ろく

SHAME シェイムのろくのレビュー・感想・評価

SHAME シェイム(2011年製作の映画)
3.8
映画観ているときに「自分のこと」を考えないで見るってことが出来るのかしらん。

このレビューで「自分はそんなことになるわけない」って恰も大上段で言うことが出来るし、さらには対岸の火事のように「世の中にはそんなこともあるんですねえ」ということもできる。でもそれは全部ウソだからな。

この話はセックス依存症の男の話だけど、実はセックスというより「射精依存症」なんだと思う。その証拠にセックスの一番大事なこと、「相手がいて成立する」ということが限りなく薄くなっている。

セックスなんて一番「楽しい」ことのはずなのに主役のファスベンダーの苦しそうなこと。射精しないといけない、そんな感じでトイレでも風呂で自慰行為をする。
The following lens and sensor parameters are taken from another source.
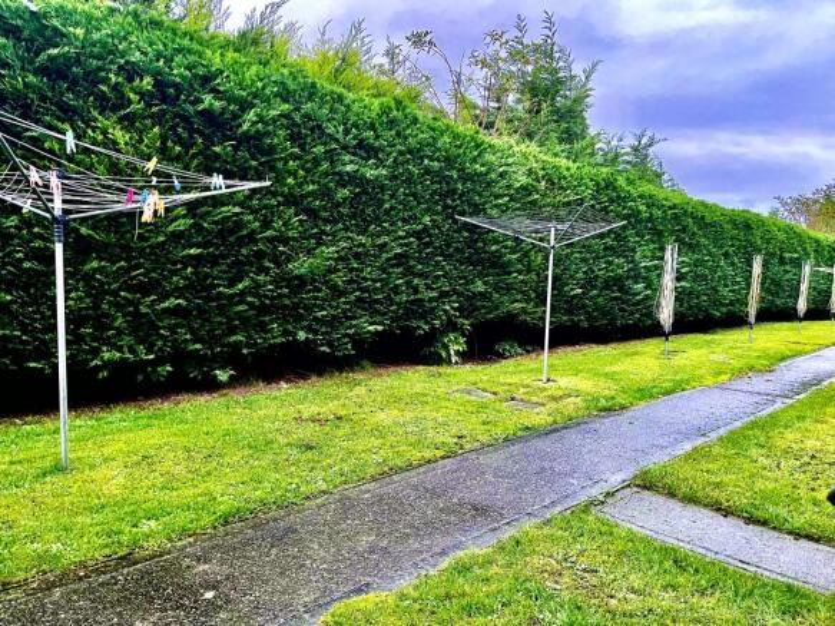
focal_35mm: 26
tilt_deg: -6.5
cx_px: 418
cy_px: 313
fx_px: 627
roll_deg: -2.3
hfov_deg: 67.3
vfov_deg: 53.0
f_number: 1.6
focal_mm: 5.1
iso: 125
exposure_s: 1/83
それは自分の中にある「毒」をあわてて出しているだけのようにまで見える。

そう依存症というのは決して幸せではないんだ。もはやただの苦しみ。酒、クスリ、ギャンブル、ケータイゲーム、ショッピング、そしてセックス。どれも当人は地獄のような苦しみでやっているのかもしれない。自分もそうだった、20代のころ。もはや酔眼のような感じで「それ」に依存していた。何かを言うのはなしだ。それくらいは秘密にさせてくれ。

それは現代の病だろうか。ただ丁寧にその病を見せてくれる。僕は時が解決したがそれでうまくいかない人も多いだろう。破滅がその先にある人も。この映画はそこは見せない。最後までわからない。最後のあのシーンは何だったんだ。そこにあるのはUターンか。また戻れないのか。

もし、自分がまだ「依存」の状態だったらそのシーンを観て苦しくて仕方なくなるだろう。過呼吸に。「たまたま」自分はそこから救われたからこの映画もそこそこ「観れる」。でもそれは「たまたま」なんだよ。